Moim zdaniem, jedynie Cameron mógłby uratować świat Terminatora. Czytałem wywiad w którym powiedział, że bardzo żałuje że sprzedał prawa. Odzyska je jednak w 2019 roku.
Mam nadzieję, że zrobi wówczas film w którym pokaże jak powinno się nakręcić prawdziwego Terminatora. To mógłby być nawet reboot, ale z wybranymi przez Camerona aktorami i napisaną przez niego historią. Mógłby to być także prequel pokazujący wydarzenia sprzed jedynki. Tak czy inaczej jestem ciekaw czy Cameron ma nadal ochotę pokazać coś nowego w tym temacie, czy też już sobie odpuścił. Gdyby jednak coś nakręcił, to mógłby to być film który w końcu zatarłby pamięć o tych fatalnych dla świata Terminatora kolejnych częściach, kręconych dla kasy przez ludzi bez wyobraźni i choćby minimum zdolności.
Nie spodziewałem się wiele i w sumie jakoś się bardzo nie zawiodłem - ani to arcydzieło ani chłam. Cały film moim zdaniem ratuje Arni swoimi tekstami i autoironicznym podejściem samego do siebie. Fabuła jest pokręcona, że lepiej się nie zastanawiać o co do cholery w tym filmie chodzi. Dobór aktorów rzeczywiście jest taki sobie. Chyba lepiej by było gdyby wzięli "oryginały" i po prostu akcję obsadzili w odpowiednim czasie.
W zupełności się zgadzam, nie mam pojęcia jakimi kryteriami się kierowano. Aktorzy nie są ani utalentowani, ani podobni do aktorów z poprzednich części, ani nawet szczególnie znani i lubiani.
Linda Hammilton w Terminatorze 2 to ikona bohaterek kina akcji. Była w pełni autentyczna - groźna, muskularna (skąś ta siła do walki musi się brać), mało atrakcyjna, energiczna, nawet niezrównoważona. Żaden obiekt porządania, żaden ideał, żadna Barbie, czy Księżniczka z Disneya uzbrojona w karabin. Emilia Clarke nie ma charyzmy, zachowuje się bardziej jak rozpieszczony bachor (która chce robić to na co ona ma ochotę), zamiast robić groźnej miny i prężyć mięśnie, robi sobie duże, słodkie oczy i eksponuje swoje kobiece walory.

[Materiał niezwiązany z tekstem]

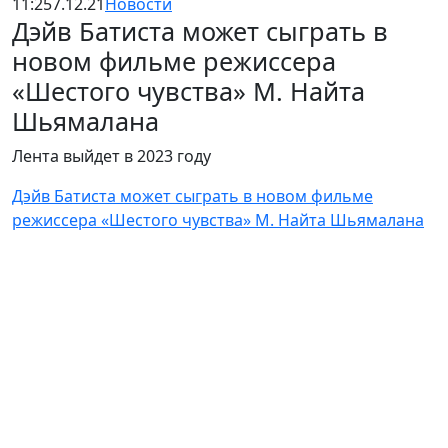
11:25
7.12.21
Новости
Дэйв Батиста может сыграть в
новом фильме режиссера
«Шестого чувства» М. Найта
Шьямалана
Лента выйдет в 2023 году
Дэйв Батиста может сыграть в новом фильме
режиссера «Шестого чувства» М. Найта Шьямалана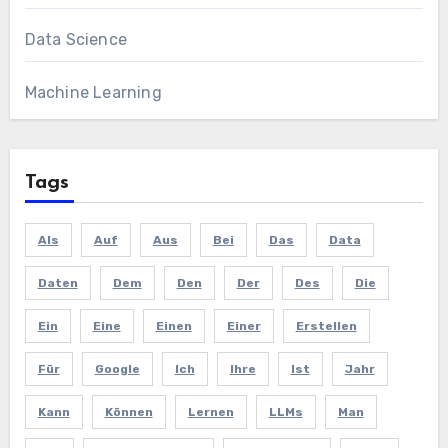
Data Science
Machine Learning
Tags
Als
Auf
Aus
Bei
Das
Data
Daten
Dem
Den
Der
Des
Die
Ein
Eine
Einen
Einer
Erstellen
Für
Google
Ich
Ihre
Ist
Jahr
Kann
Können
Lernen
LLMs
Man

Michael Biehn był jednocześnie wyszkolonym, zdeterminowanym doświadczonym żołnierzem i jednocześnie człowiekiem z krwii i kości - przerażonym, popełniającym błędy i ŚMIERTELNYM. Tworzył on idealne przeciwieństwo dla wielkiego, groźnego T-800 który go przerastał, wyglądał jak potwór ptzy nim. Jai Cortney z kolei to wielki, smętny mięśniak, przerastający samego Arnolda (już ja widzę go razem z T-800 w przeszłości znanej z pierwszego filmu). Nie ma emocji, nie ma nawet charakteru, nie ma żadnych cech ludzkich. Najbardziej mnie boli, że ta wersja Kyle Reesea nie umiera. To skandal, aby świetnie zagrany, w pełni wiarygodny Reese z jedynki umierał, a sztuczny, odpychający z Genisys żył sobie długo i szczęśliwie.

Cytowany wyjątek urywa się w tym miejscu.